The work done inside each Consortium can be qualified of very good; this is proved by the fact that our 4 meso-scale Limited Area Models (LAM)

- the ALADIN model of the ALADIN Consortium

- the Local Model of the COMO Consortium

- the HIRLAM model of the HIRLAM Consortium

- the LAM UM of the UKMO

are top models, leading models when compared to similar models in other parts of the world.

This shows that there is a profound know-how and remarkable skills in our Consortia supported by top European scientists filling all the present needs for methodological and theoretical expertise.


The exchange of information and some common actions between the Consortia are co-ordinating in the EUMETNET Short-Range NWP Programme (

This Programme is responsible for series of workshops on the most actual and/or most difficult topics related to the short-range NWP on the meso-scale ( -> LC Workshops  for all the past and future workshops).

Two of the 4 Consortia organise each year a Seminar of several days for young scientists, many of them PhD students. These Seminars are very successful (For more information, see -> Education).


It is very important to consider that the scientific developments in the Consortia is not only due to the NWS involved, by is also due to the contributions of a significant number of Universities: many European NWS work together with one or more universities of their country.

Some examples:

- the German Weather Service with the University of Bonn (Department of Meteorology)

- the Swedish Meteorological and Hydrological Institute with Stockholm University (Department of Meteorology)

- Meteo-France with the Paul-Sabatier University of Toulouse

- MeteoSwiss with the Swiss Federal Institute of Technology (Institute for Atmosphere and Climate)

- the UKMO with Reading University (Institute of Meteorology)

- DNMI with the Oslo University.


The National Weather Services grouped in their 4 Consortia together with the Universities they are working with form the strongest network in atmospheric sciences in Europe, a true Network of Excellence.

And that Network has two great assets: it already exists and works well; it has the critical mass required for a project of that size.


But this Network - surely one of the strongest in the world in its field - has not presently the personal capacities and the financial strengths for an integrated, full-scale development of these 3 new technologies (very-high resolution, ensemble forecasting and comprehensive modelling system).

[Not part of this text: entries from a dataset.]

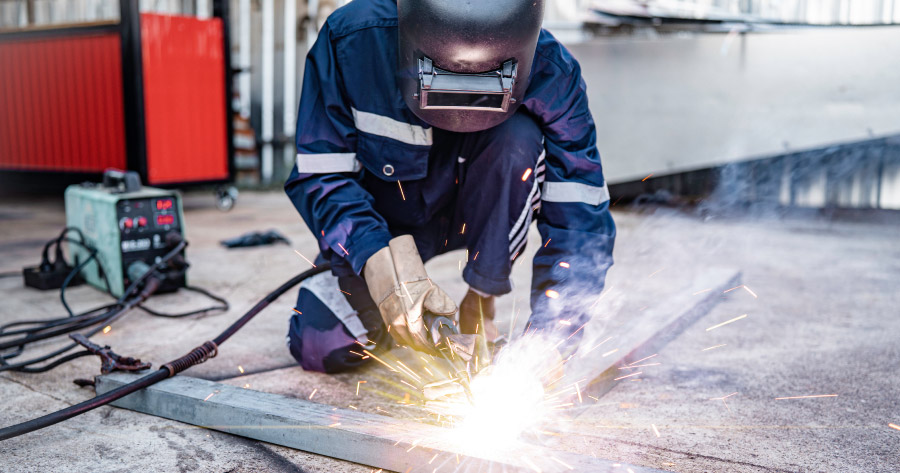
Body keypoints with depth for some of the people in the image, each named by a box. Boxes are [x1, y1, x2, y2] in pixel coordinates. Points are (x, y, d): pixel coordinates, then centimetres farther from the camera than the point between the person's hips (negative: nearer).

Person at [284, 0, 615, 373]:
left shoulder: (549, 71, -26)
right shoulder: (351, 38, -27)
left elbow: (580, 215, -25)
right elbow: (318, 174, -21)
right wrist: (379, 261, -38)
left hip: (482, 214, 0)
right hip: (383, 220, 0)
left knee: (518, 139, -32)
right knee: (322, 347, -19)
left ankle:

A strong external financial support is needed.

Such a support could allow a decisive step forward in weather forecasting, inclusive risk assessment that would respond to the legitimate expectations of the future.




Priority Thematic Area, Partnerships, Management of the Project


This Expression of Interest fits exactly in Thematic Area, sub-area "Operational forecasting and modelling" as well as, in the sub-area "Complementary research", with the topic "Development of advanced methods for risk assessment".


Next to the reinforcement of the collaboration between the NWS forming the four Consortia for NWP in Europe, it is also a strong intention of this Project not only to reinforce the collaboration between the NWS and the Universities they are already working with, but also to enlarge the collaboration of the NWS to other Universities in order to draw the maximum of the European research potential in meteorology.


We think that a project of this magnitude should be professionally managed. But the work of the Project Manager must be supervised by a Scientific Committee made of the most prominent scientists active in the Project, half coming from the NWS, half from the Universities.